En bodegas encontramos levaduras, bacterias y moléculas que se forman cuando ciertos fenoles reaccionan con microorganismos (como algunos hongos). He aquí un punto primordial de cobertura y lo que más me encuentro son bodegas que no saben que sus pólizas no cubren siniestros derivados de la salida de control de estas moléculas. 

 Los anisoles pueden arruinar un lote completo, y la mayoría de pólizas estándar no los cubren. Las bodegas suelen asumir que sí, y el descubrimiento llega cuando ya es demasiado tarde.

Además de los anisoles, suele haber otros vacíos relevantes tanto en procesos de fermentación y crianza como en variaciones estacionales del stock, inventarios vendidos a la avanzada, rotura de barricas o tanques de fermentación, entre otros. 

Trabajar con una póliza que cubra realmente el proceso vinícola evita pérdidas muy superiores a la prima. Las coberturas especializadas existen, pero hay que entenderlas y estructurarlas bien.

3. No declarar el enoturismo y las actividades con terceros

Hoy en día, la mayoría de bodegas realizan actividades complementarias: visitas, catas, eventos privados, talleres o acciones puntuales con grupos. En muchos casos, no se comunican a la aseguradora porque “solo se hacen de vez en cuando”.

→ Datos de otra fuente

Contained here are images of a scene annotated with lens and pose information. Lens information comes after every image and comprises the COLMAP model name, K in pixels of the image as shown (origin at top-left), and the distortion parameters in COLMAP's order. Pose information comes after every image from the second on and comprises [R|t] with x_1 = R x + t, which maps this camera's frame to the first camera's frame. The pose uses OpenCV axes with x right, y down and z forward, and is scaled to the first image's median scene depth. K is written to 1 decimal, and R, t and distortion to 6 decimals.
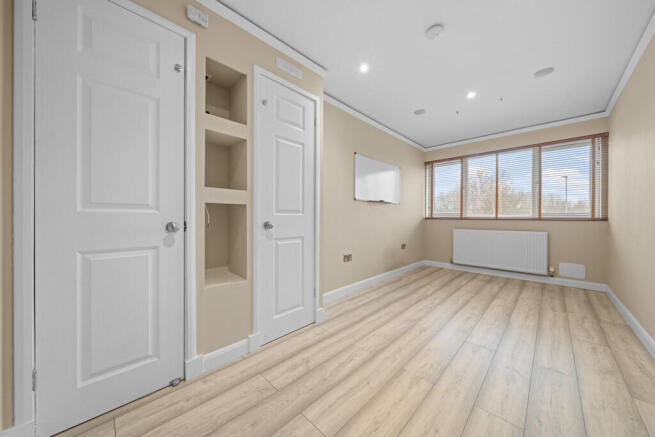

Aunque sea una vez al mes, si una actividad no está declarada, existe el riesgo de que un siniestro no esté correctamente cubierto. Lo mismo ocurre con actividades realizadas por terceros dentro de la bodega, incluso si son ocasionales.

Declarar estas actividades no es un trámite complicado y permite que la póliza respalde adecuadamente la realidad operativa de la bodega.

Y como dice Luis Gutiérrez en Los Nuevos Viñadores, hablando de los productores que transforman su forma de trabajar: «El vino es algo que empieza mucho antes de la fermentación y termina mucho después de ser embotellado.”

Al hilo de esto, asegurar una bodega no es lo mismo que asegurar una nave industrial estándar. La actividad implica particularidades técnicas, riesgos propios del vino y procesos que requieren coberturas específicas. Una póliza bien diseñada es una herramienta estratégica, no un trámite administrativo.

Si una bodega quiere tener la tranquilidad de que su póliza realmente acompaña a su actividad y a su nivel de exigencia, la revisión adecuada es un paso imprescindible, porque así como el vino y la bodega evoluciona y tiene un ciclo de vida, los seguros, testigos silentes de su trayectoria, también.